The rational of this study we intended to investigate whether the peripheral blood immunological/virological biomarkers were associated with distinct patterns of sleeping quality in patients with chronic hepatitis C-(HCV). Distinct well established indexes/scores were used to categorize the sleeping quality of HCV patients, including the Pittsburgh-Sleep-Quality-Index, Epworth-Sleepiness-Scale and Fatigue-Severity-Scores.

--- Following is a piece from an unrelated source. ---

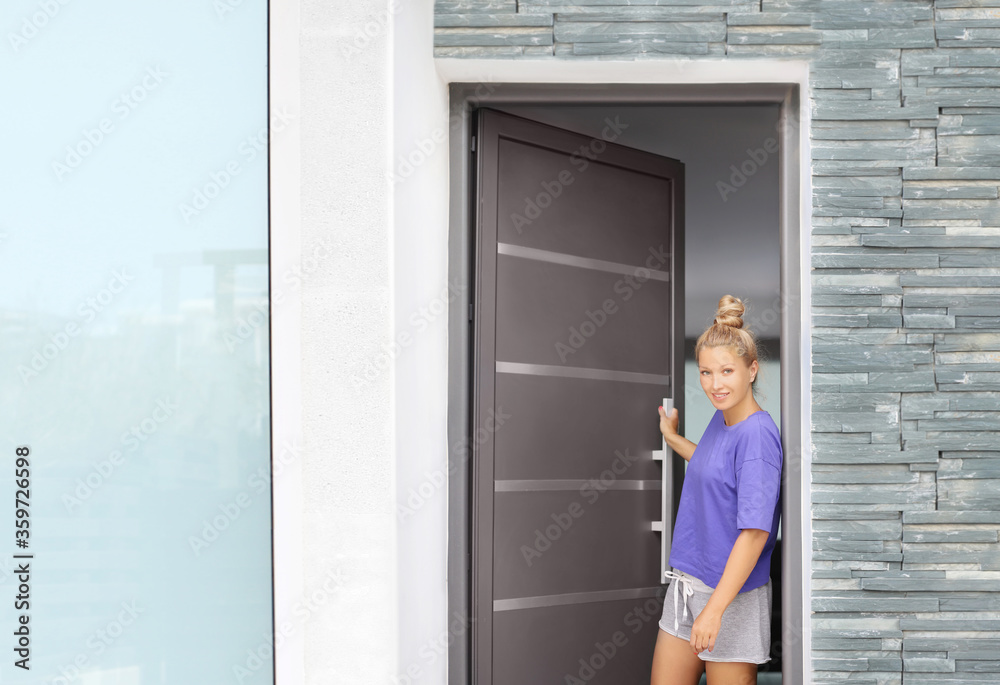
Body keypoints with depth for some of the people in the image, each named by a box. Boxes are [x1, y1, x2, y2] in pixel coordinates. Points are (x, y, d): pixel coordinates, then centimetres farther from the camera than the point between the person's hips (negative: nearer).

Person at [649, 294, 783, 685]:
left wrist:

Our findings demonstrated that HCV patients classified as "good-sleeper" displayed an enhanced frequency of circulating CD8(+) T-cells, lower frequency of activated-(CD69(+) ) neutrophils and eosinophils but enhanced frequency of activated lymphocytes besides lower seric levels of IL-4/IL-8/IL-10 but higher levels of IL-12, besides lower HCV virus load and lower anti-HCV IgG levels. In contrast, HCV patients classified as "poor-sleeper" displayed enhanced levels of activated neutrophils and eosinophils but lower frequency of activated lymphocytes, higher seric levels of IL-6/TNF-?/IL-10 but lower levels of IL-12 besides higher HCV virus load and increased anti-HCV IgG levels. Positive correlation was further confirmed the relationhship between the leukocyte activation status, the cytokine levels, the HCV viral-load and the anti-HCV IgG reactivity with the PSQI indexes. Analysis of cytokine signature curves demonstrated that lower frequency of IL-10 was observed in HCV patients classified as "good-sleepers" whereas enhanced frequency of IL-6 was found HCV patients classified as "poor-sleepers".
In conclusion, our data suggest that immunological biomarkers (leukocytes activation status and seric cytokines levels) are likely to be associated with sleeping quality patterns in HCV patients, suggesting their putative use for clinical monitoring purposes.